Адъютант генерала хмурый, с недоверчивым взглядом, сидел за почти пустым столом — только телефон и какая-то газетка. Он взял письмо и разорвал конверт с таким испуганно-торжественным видом, будто перед ним документ государственной важности. Прочитав записку, капитан заметно подобрел, однако для порядка спросил:

   — Как зовут отправителя?

   — Леонтий Андреевич Дымников. Капитан. Познакомились в Харькове, письмо вам передал мне в Таганроге. И сразу уехал на фронт.

   — Леонтий — хороший мой Друг, и я, конечно, постараюсь ему помочь. Вы, конечно, знаете, о чём он пишет?

   — Да. Ему надо связаться со своей знакомой в Варшаве. Как это можно через фронты?

   — Кругаля дадим. Через Лондон. Мой начальник всё-таки английский лорд, член Диккенсовского клуба. Посылает туда свои статьи о Диккенсе. А английский корабль на рейде всегда есть.

Гость спросил адъютанта о приказе Орлова.

   — Есть такой нервный капитан, — объяснил Макаров, — очень хочет какой-нибудь власти. Слащов приказал ему идти на фронт, а он не захотел и устроил этот маленький бунт. Вчера мы с генералом даже выезжали воевать с Орловым. Два орудия, бронепоезд, офицеров человек 20. Доехали до Альмы, позвонили, спросили, подчиняется ли Орлов Слащову и Деникину? Ответили: так точно. На этом всё и кончилось. Народ его любит. И молодые офицеры. У него же лозунг: без генералов с обер-офицерами. Вот все поручики за него.

   — А политическая его позиция?

   — Он, наверное, и слова «политика» не знает. Как-то высказался, что он правее левых эсеров и немного левее правых эсеров.

   — Позиция сложная.

   — А Наша позиция? Бежать от красных?

   — Скорее, просто бежать.

   — Вам, наверное, надо помочь с жильём?

   — Вообще, я устроился в Симферополе, но мне бы и здесь хотелось иметь угол.

   — У меня брат живёт на Батумской, 37, и там одна семья ищет хорошего квартиранта.
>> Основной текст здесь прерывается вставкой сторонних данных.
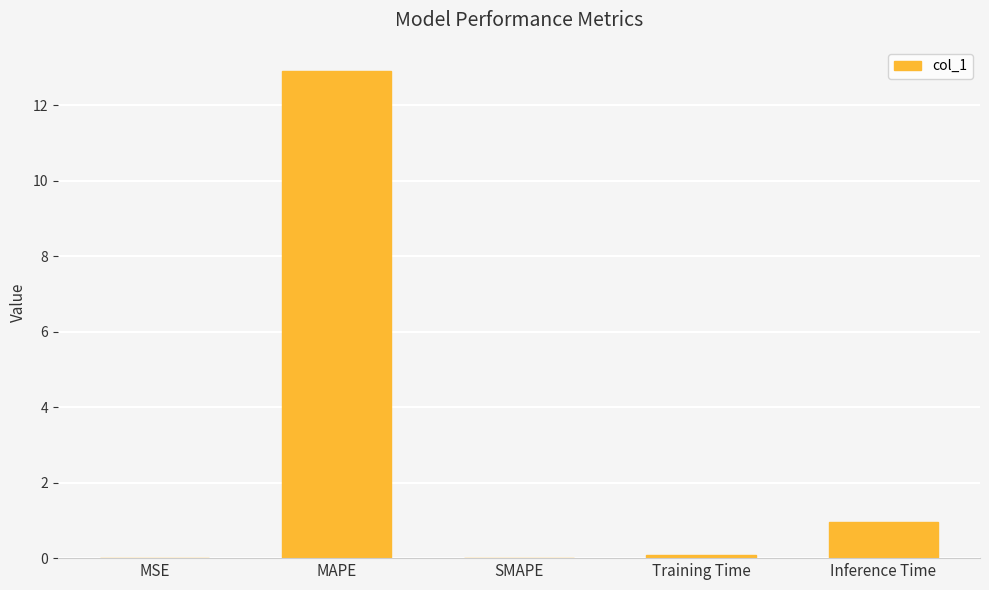

How many series are shown in this chart?

1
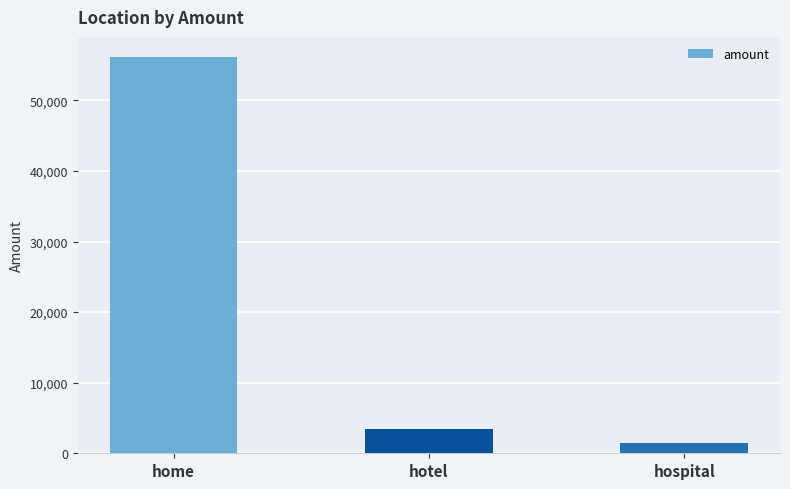

What is the label of the 3rd bar from the left?

hospital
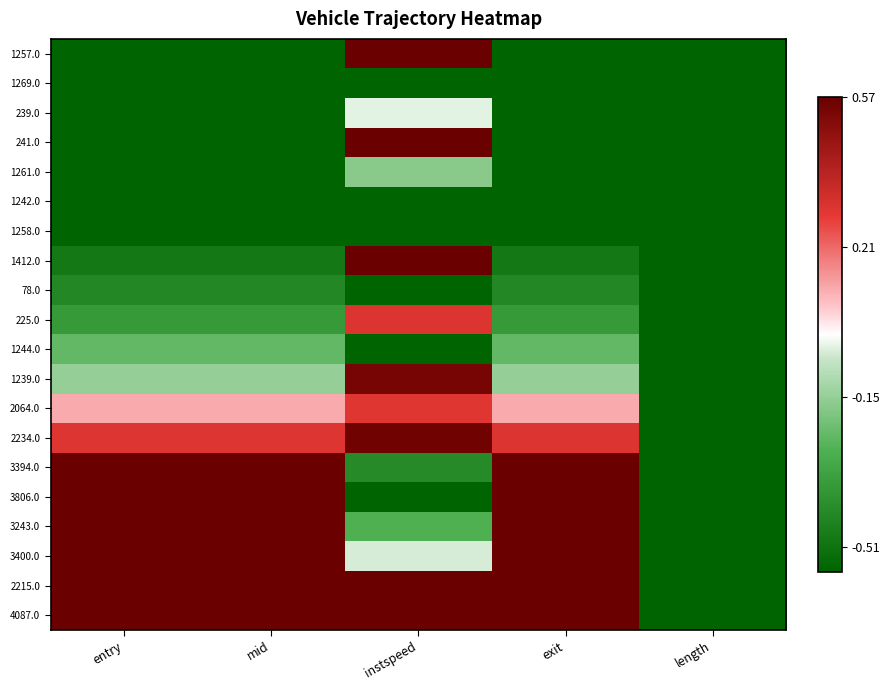

How many series are shown in this chart?

20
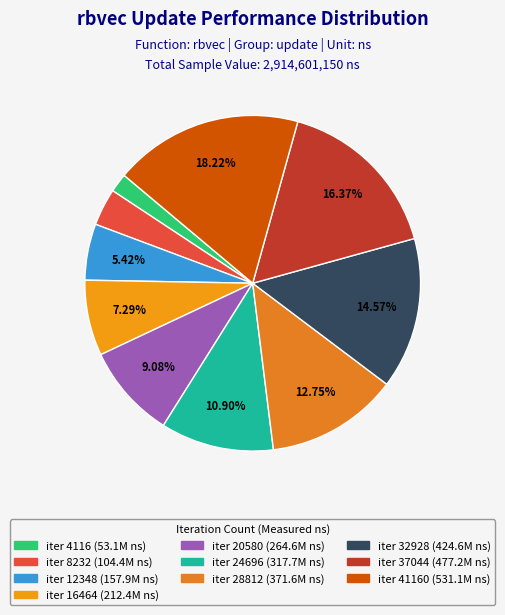

What is the largest slice in the pie chart?

41160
Игнатий Николаевич шёл по освещённой бледным зимним солнцем чётной стороне Батумской улицы. Напротив дома 37 перешёл пустую улицу и, вступив на тротуар, уже хотел направиться к входной двери, как вдруг откуда-то со двора прямо на него выбежал паренёк и, чуть не свалив с ног, стал кричать: «Куда лезешь на человека? Очки надел, а не видишь!» и быстро сказал шёпотом: «В доме засада — не ходите». Паренёк побежал дальше, продолжая на бегу выкрикивать грубости, а Игнатий Николаевич прошёл мимо злополучного дома, даже не взглянув на него.

Макаров мог бы не спешить с отправкой письма Дымникова, но почему-то решил заняться им немедленно. Предчувствие, наверное? Момент был благоприятный: генерал немного выпил и читал Диккенса.